*ASSIGNMENT*. Return every entry exactly as written, with the pictures removed.

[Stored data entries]
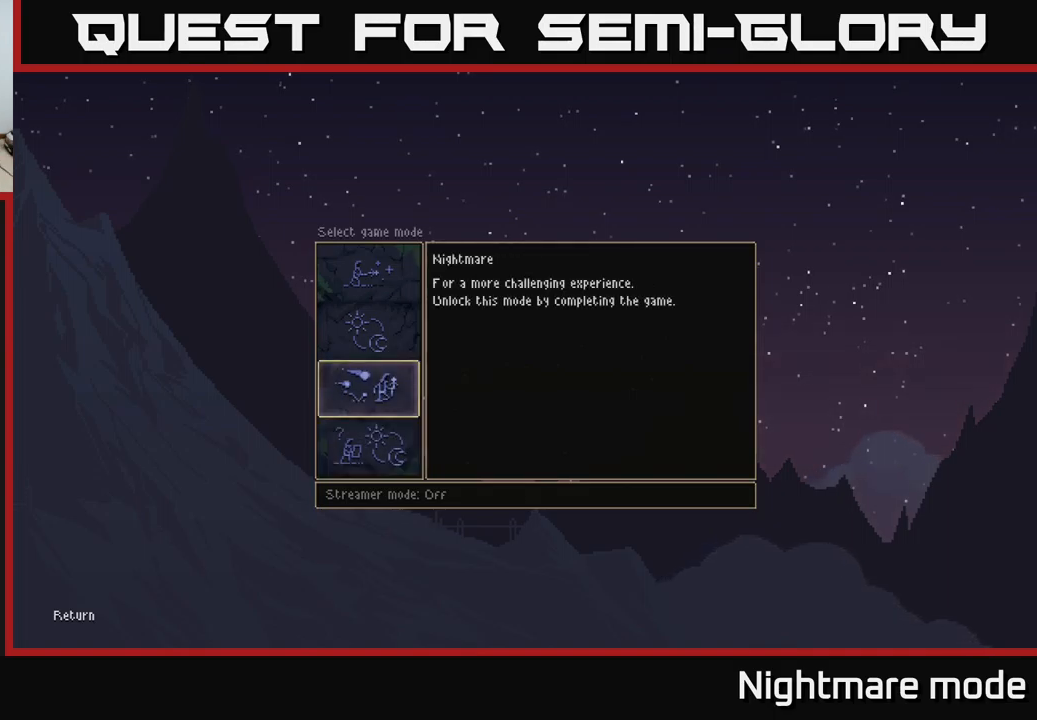
{"buttons": [], "left_stick": "center", "right_stick": "center", "events": []}
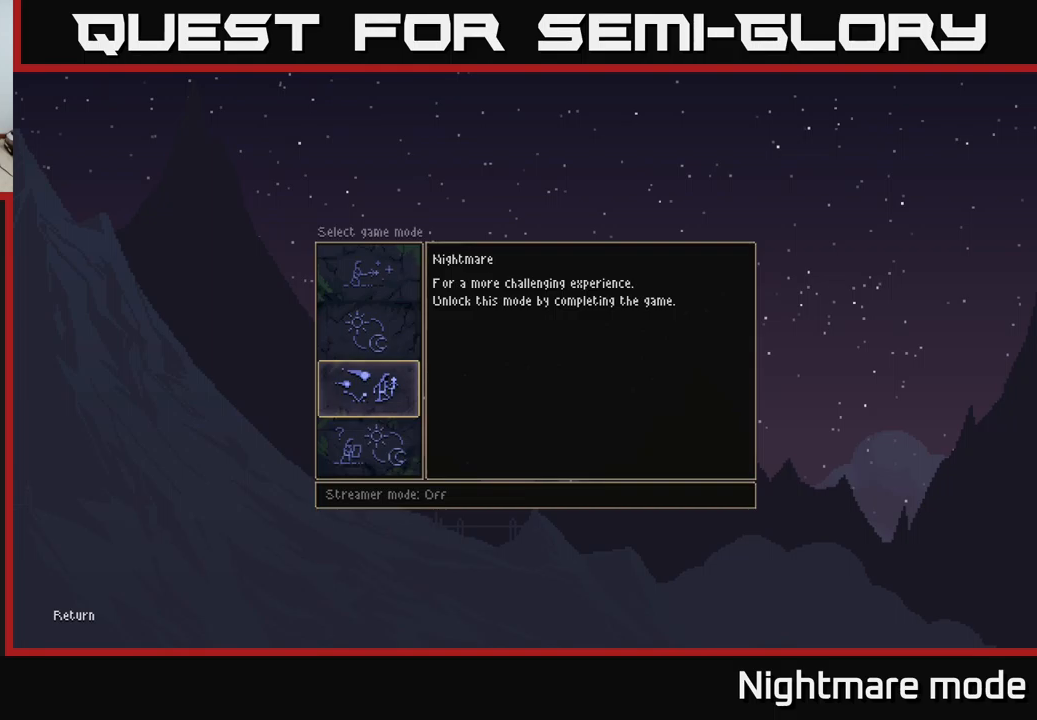
{"buttons": [], "left_stick": "center", "right_stick": "center", "events": []}
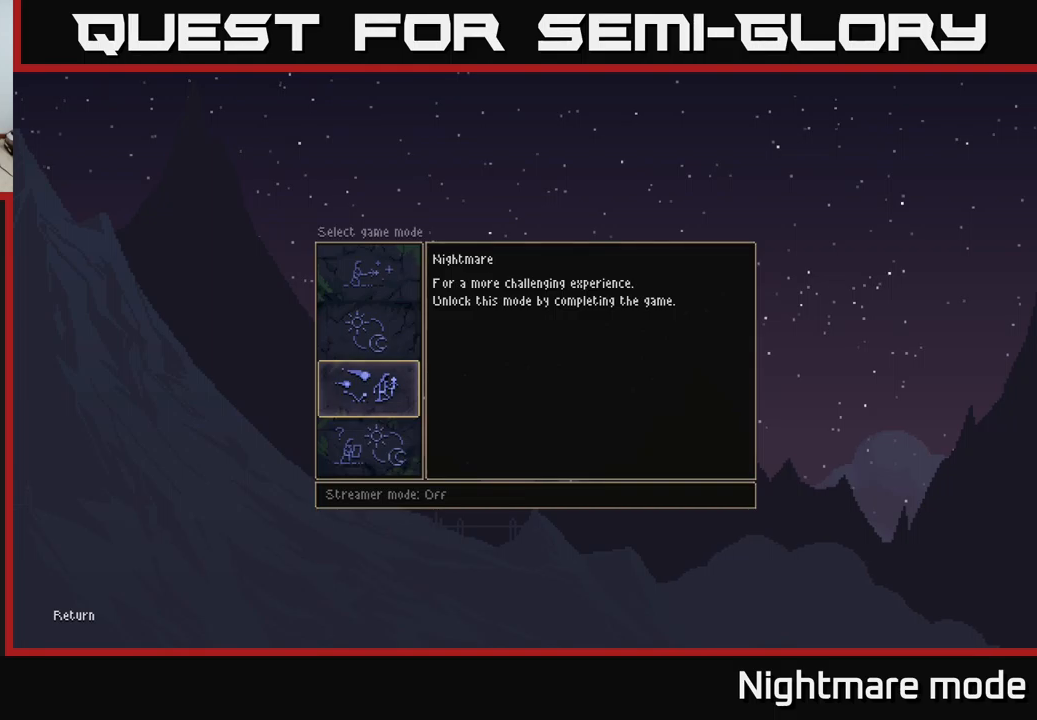
{"buttons": [], "left_stick": "center", "right_stick": "center", "events": []}
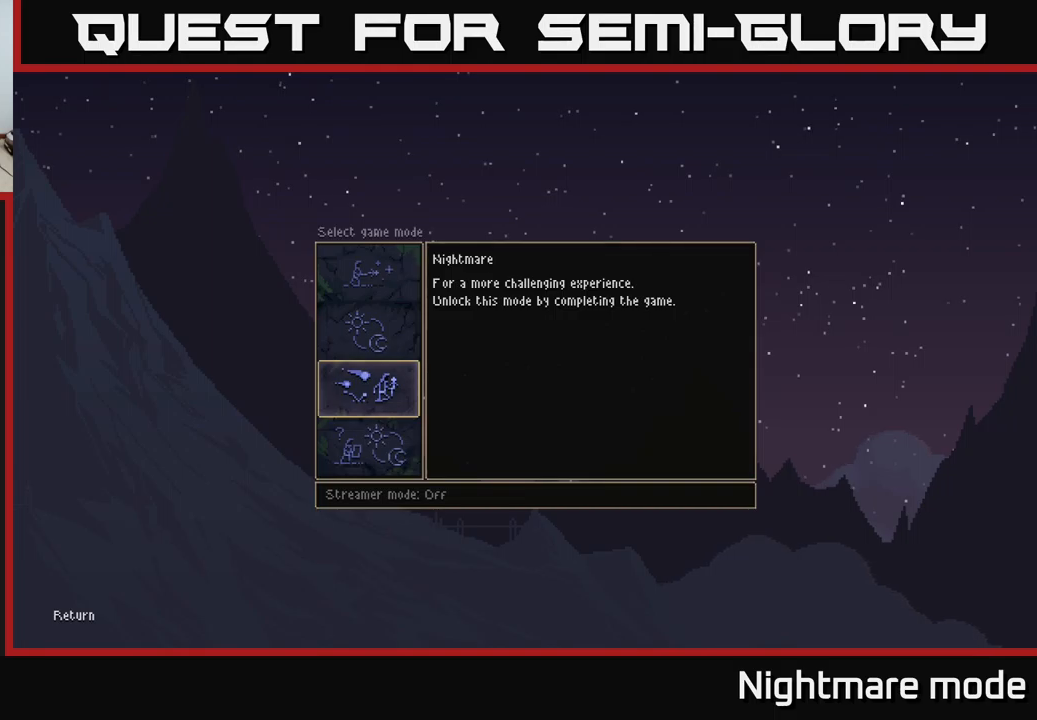
{"buttons": [], "left_stick": "center", "right_stick": "center", "events": [[84, "A", "down"], [184, "A", "up"]]}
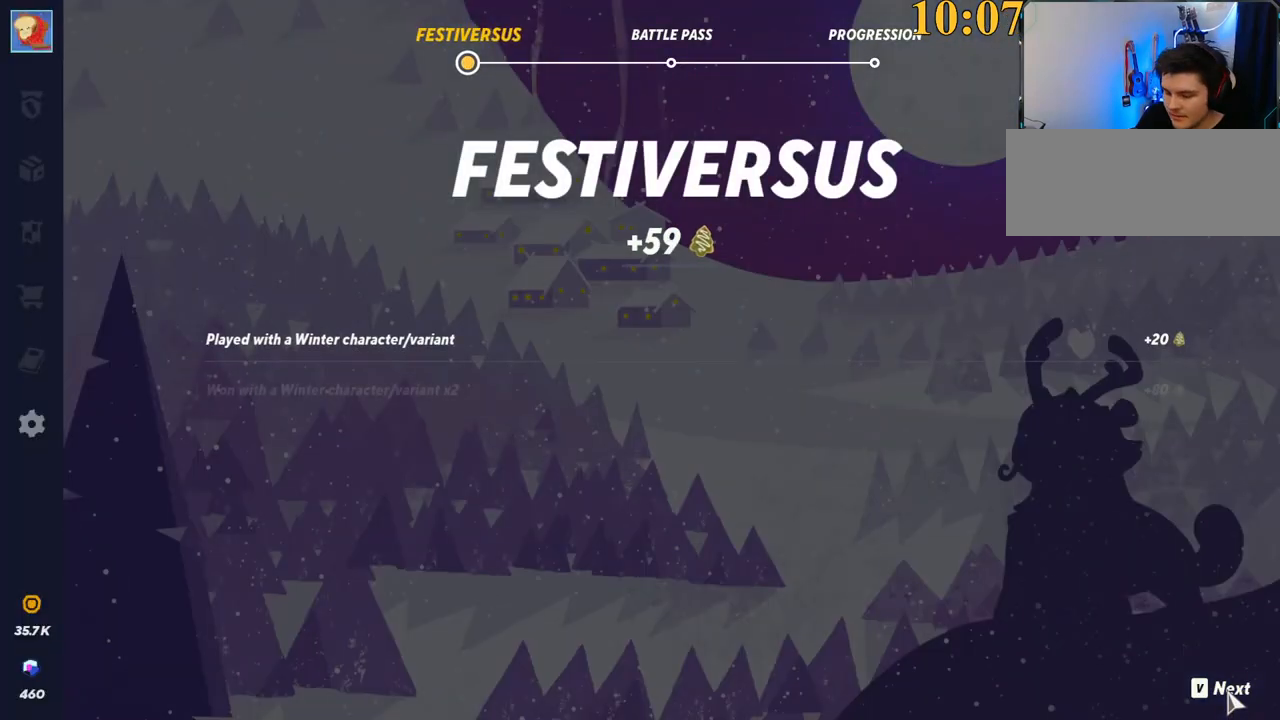
Gameplay with keyboard; each line is a JSON object with the keys held at the frame after it. "events" lists presses ("down") and releases ("up") of ".", "/", "0", "1", "2", "3", "4", "5", "6", "7", "8", "9", "a", "alt_l", "alt_r", "b", "backslash", "backspace", "c", "caps_lock", "comma", "ctrl_l", "ctrl_r", "d", "e", "equals", "f", "g", "h", "i", "j", "k", "l", "lbracket", "m", "minus", "n", "o", "p", "q", "quote", "r", "rbracket", "return", "s", "semicolon", "shift_l", "shift_r", "space", "super_l", "super_r", "t", "tab", "tilde", "u", "v", "w", "x", "y" and "z" between this image and that frame as [ms after this image, input, new state], when the widget could be followed in between. No other keys are recorded. Mouse input is not recorded.
{"keys": [], "events": [[83, "v", "down"], [167, "v", "up"], [217, "v", "down"], [267, "v", "up"], [317, "v", "down"], [350, "v", "up"], [400, "v", "down"], [500, "v", "up"]]}
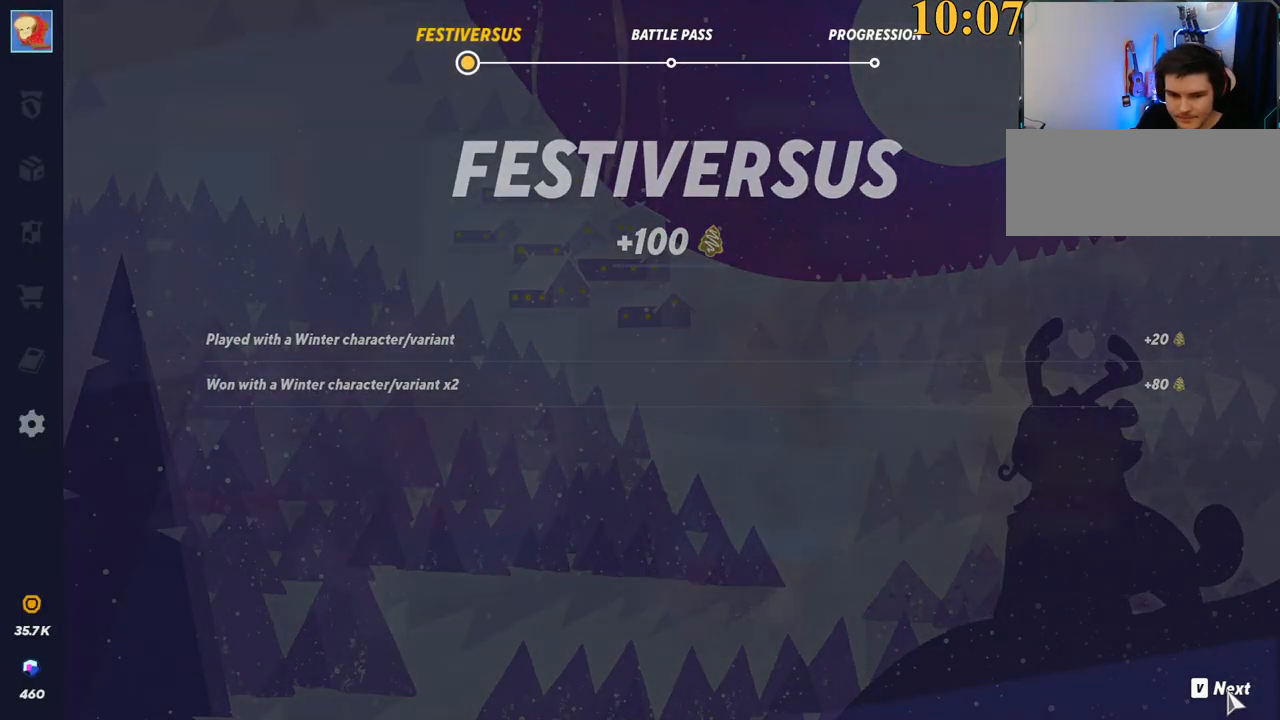
{"keys": ["v"]}
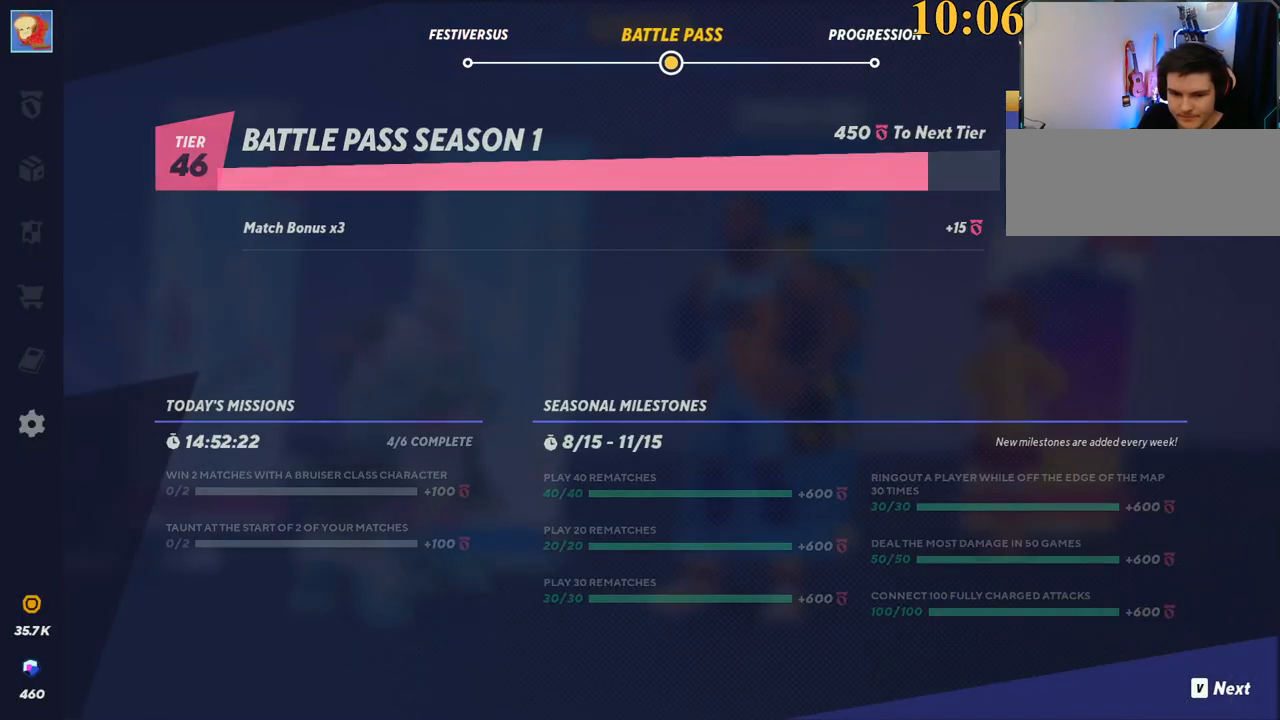
{"keys": ["v"], "events": [[50, "v", "up"], [100, "v", "down"], [150, "v", "up"], [233, "v", "down"], [283, "v", "up"], [333, "v", "down"], [383, "v", "up"], [450, "v", "down"]]}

*SOLVED PROBLEM*.
{"buttons": [], "left_stick": "center", "right_stick": "center", "events": []}
{"buttons": [], "left_stick": "center", "right_stick": "center", "events": []}
{"buttons": [], "left_stick": "center", "right_stick": "center", "events": []}
{"buttons": [], "left_stick": "center", "right_stick": "center", "events": [[84, "A", "down"], [184, "A", "up"]]}
Gameplay with keyboard; each line is a JSON object with the keys held at the frame after it. "events" lists presses ("down") and releases ("up") of ".", "/", "0", "1", "2", "3", "4", "5", "6", "7", "8", "9", "a", "alt_l", "alt_r", "b", "backslash", "backspace", "c", "caps_lock", "comma", "ctrl_l", "ctrl_r", "d", "e", "equals", "f", "g", "h", "i", "j", "k", "l", "lbracket", "m", "minus", "n", "o", "p", "q", "quote", "r", "rbracket", "return", "s", "semicolon", "shift_l", "shift_r", "space", "super_l", "super_r", "t", "tab", "tilde", "u", "v", "w", "x", "y" and "z" between this image and that frame as [ms after this image, input, new state], when the widget could be followed in between. No other keys are recorded. Mouse input is not recorded.
{"keys": [], "events": [[83, "v", "down"], [167, "v", "up"], [217, "v", "down"], [267, "v", "up"], [317, "v", "down"], [350, "v", "up"], [400, "v", "down"], [500, "v", "up"]]}
{"keys": ["v"]}
{"keys": ["v"], "events": [[50, "v", "up"], [100, "v", "down"], [150, "v", "up"], [233, "v", "down"], [283, "v", "up"], [333, "v", "down"], [383, "v", "up"], [450, "v", "down"]]}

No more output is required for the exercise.